In conclusion the Pope gives three statements that summarize the arguments exposed and that at the same time express a vision and a task for the future: “The future of man depends on culture. Yes! The peace of the world depends on the primacy of the Spirit! Yes! The peaceful future of mankind depends on love!” (n. 23). Many of the elements present in his speech were developed more extensively in other documents of the fruitful Magisterium of John Paul II. Their relevance in this document is related to the fact that it is an early document of his Pontificate that was to announce a future course.

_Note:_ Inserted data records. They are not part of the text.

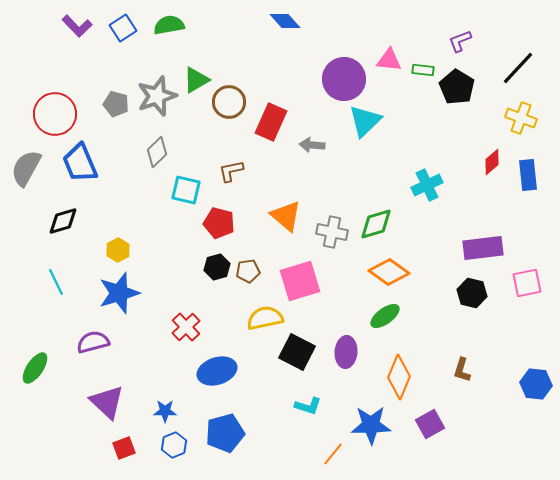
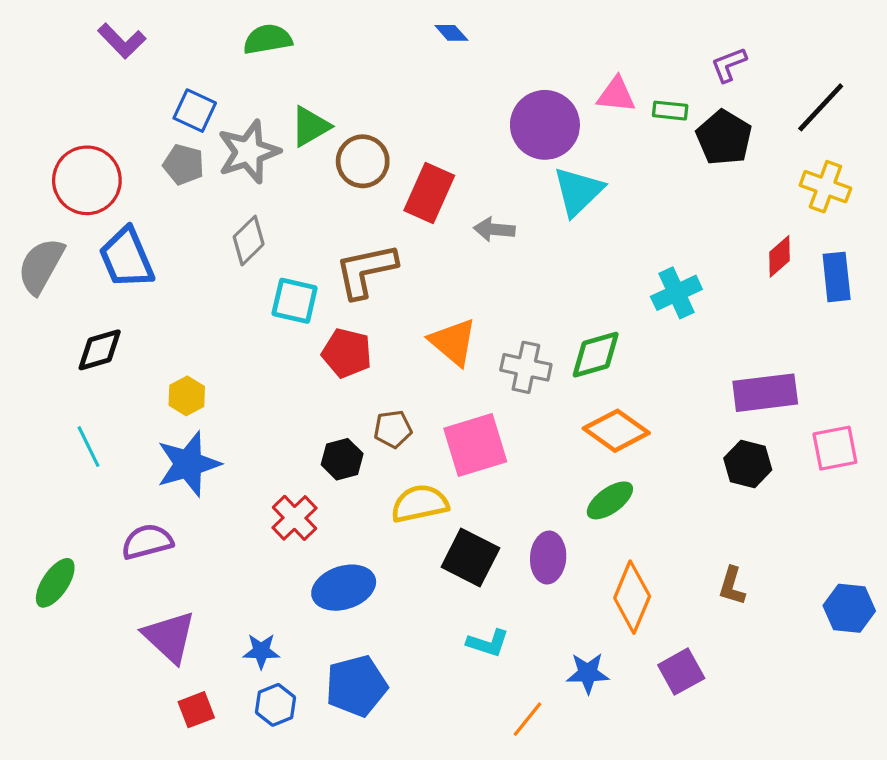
blue diamond: (285, 21) -> (451, 33), size x0.7
blue square: (123, 28) -> (195, 111), moved, turned -32
brown L-shape: (231, 171) -> (366, 271), size x1.6
black hexagon: (217, 267) -> (342, 459), moved
blue star: (371, 425) -> (588, 673), size x0.7

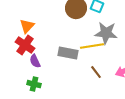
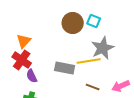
gray star: (106, 33) -> (103, 48), turned -30
brown line: (96, 72) -> (93, 87), turned -32

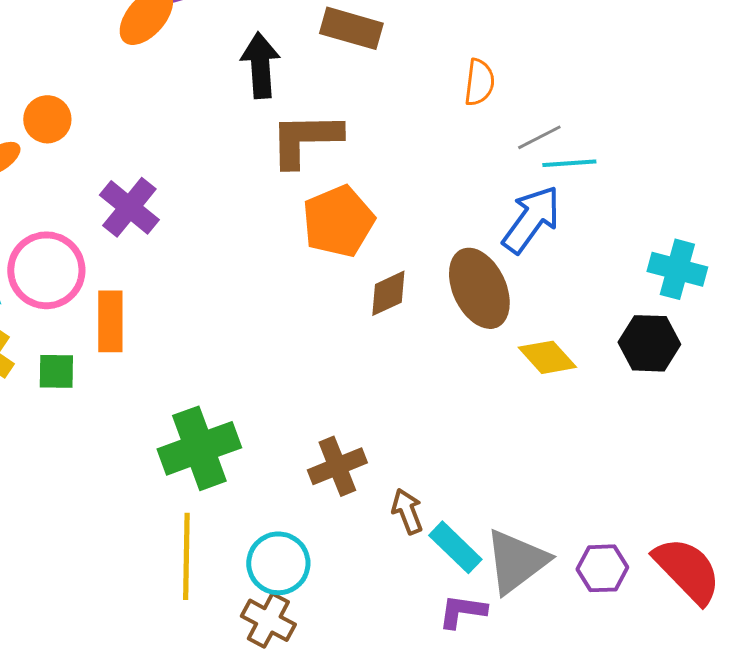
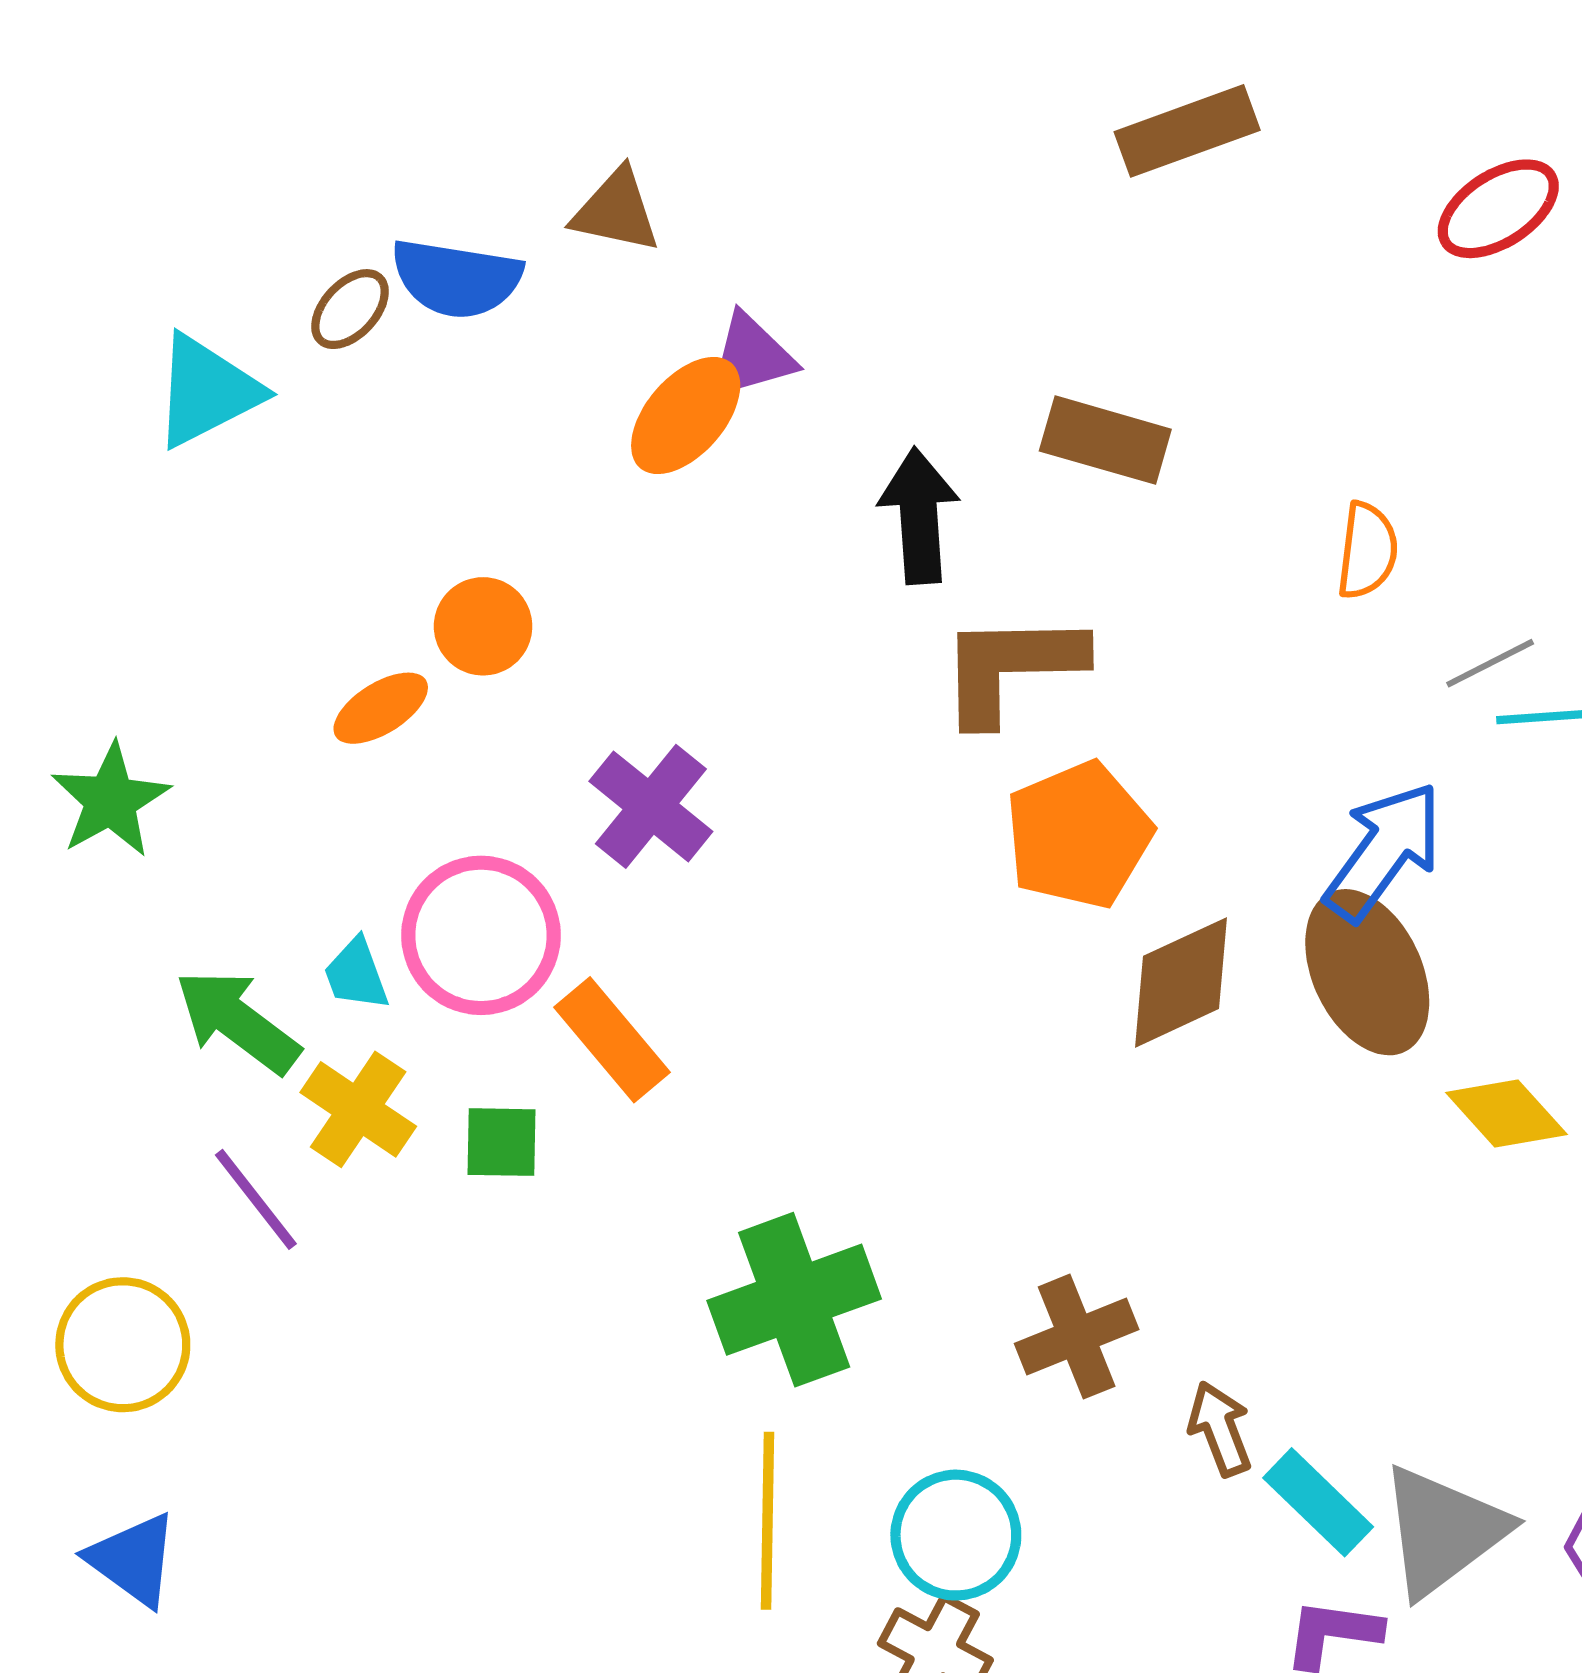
blue arrow: (531, 219) -> (1384, 851), moved
brown diamond: (388, 293) -> (1181, 982), size x1.4
orange rectangle: (110, 321) -> (612, 1040), turned -40

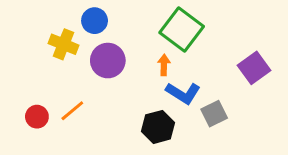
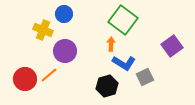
purple circle: (108, 61) -> (65, 51), moved
red circle: (37, 117) -> (25, 79), size x1.5

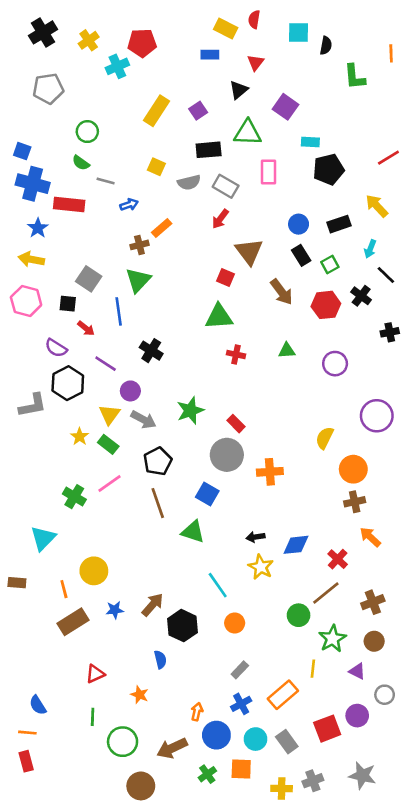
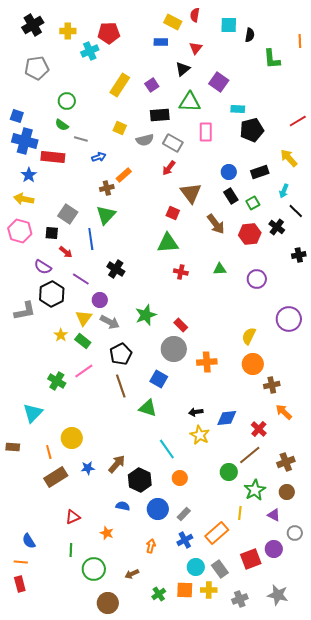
yellow cross: (89, 40) -> (68, 31), turned 35
orange circle: (353, 469) -> (253, 364), moved
blue semicircle: (160, 660) -> (123, 506), turned -64
blue circle: (216, 735) -> (158, 509), moved
brown arrow: (172, 748) -> (132, 574), size x0.6
yellow cross: (282, 789) -> (209, 590), moved

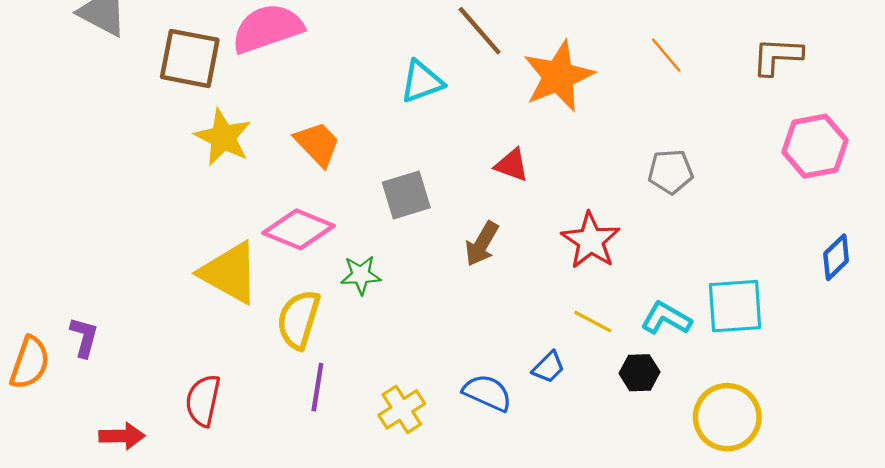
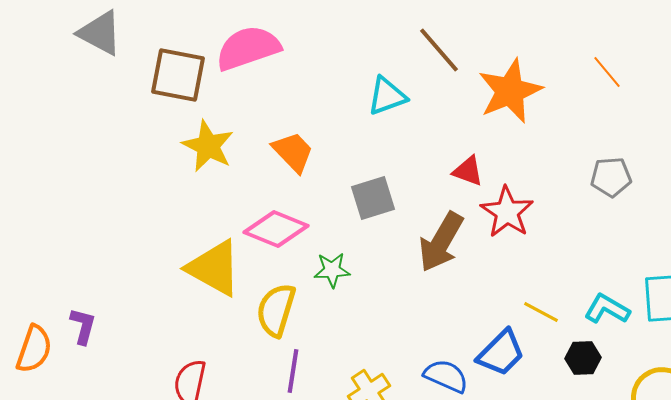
red star: (591, 241) -> (507, 212), moved
brown arrow: (482, 244) -> (441, 242), size x1.5
blue trapezoid: (548, 367) -> (501, 353), size x1.6

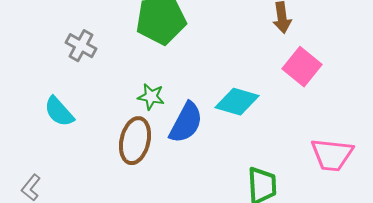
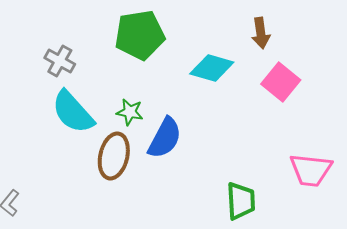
cyan diamond: (237, 102) -> (212, 68), moved
cyan semicircle: (59, 112) -> (73, 112), moved, size x1.4

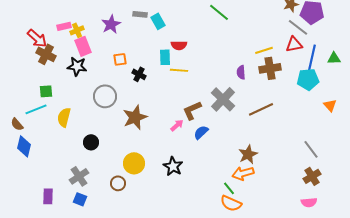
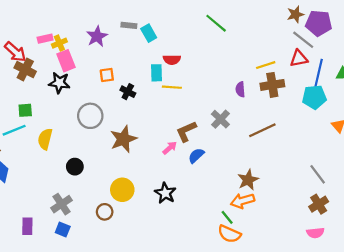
gray cross: (223, 99) -> (220, 119), size x0.7

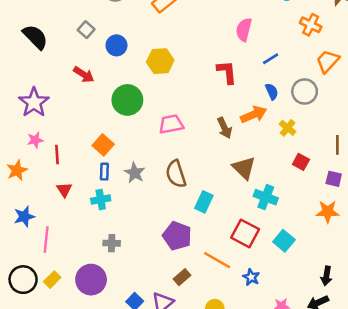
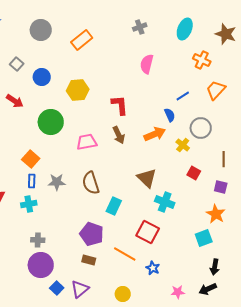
blue line: (271, 59) -> (183, 96), moved
red L-shape: (227, 72) -> (120, 105), moved
gray circle: (305, 91) -> (201, 128), moved
brown arrow: (224, 128) -> (119, 135), moved
gray star: (135, 173) -> (57, 182), turned -30
orange star: (328, 212) -> (216, 214), turned 30
cyan square: (284, 241) -> (204, 238), moved, turned 30
brown rectangle: (182, 277) -> (89, 260), moved, turned 56
purple circle: (91, 280) -> (41, 265), moved

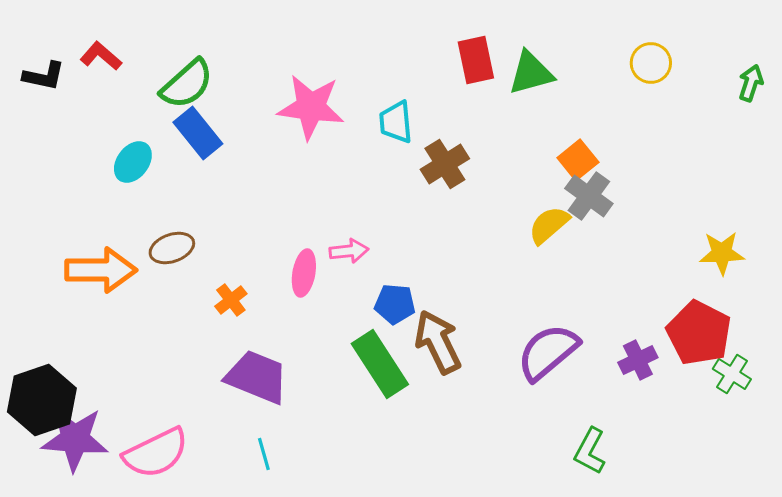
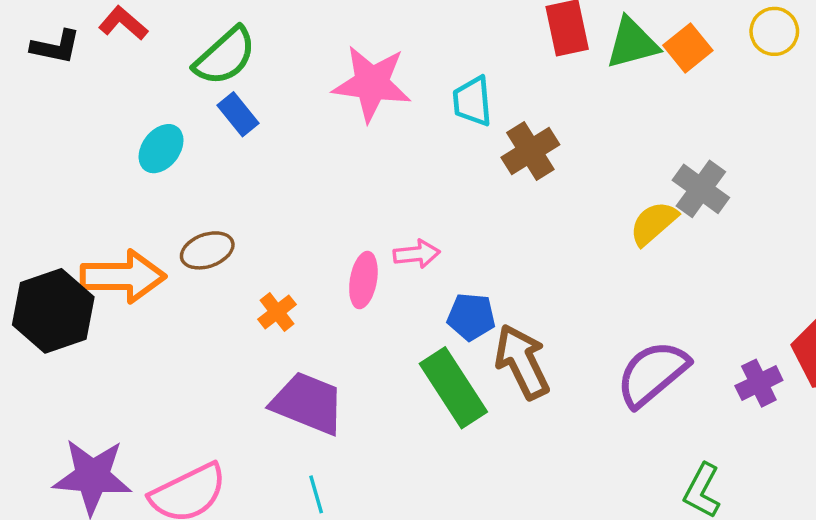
blue rectangle: (198, 133) -> (238, 114), size x0.7
orange square: (578, 160) -> (688, 48), moved
black hexagon: (42, 400) -> (53, 311), moved

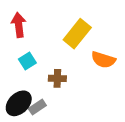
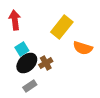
brown cross: (57, 78) -> (46, 63), turned -32
black ellipse: (19, 103) -> (27, 63), moved

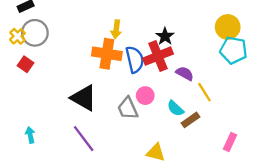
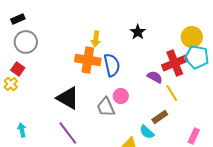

Personally, however, I am moved by his passion about man in his specific circumstances: historical and social. “Man has to be asserted because of himself and because of no other reason or motif: just because of being himself” and because of it we have to love all the relations that constitute his being: culture, the family, school, nation and work. In contrast with the instrumental vision that prevails today over all these realities, the Paris speech reminds us that all these realities participate of the being of man and the possibility to carry out his vocation of person.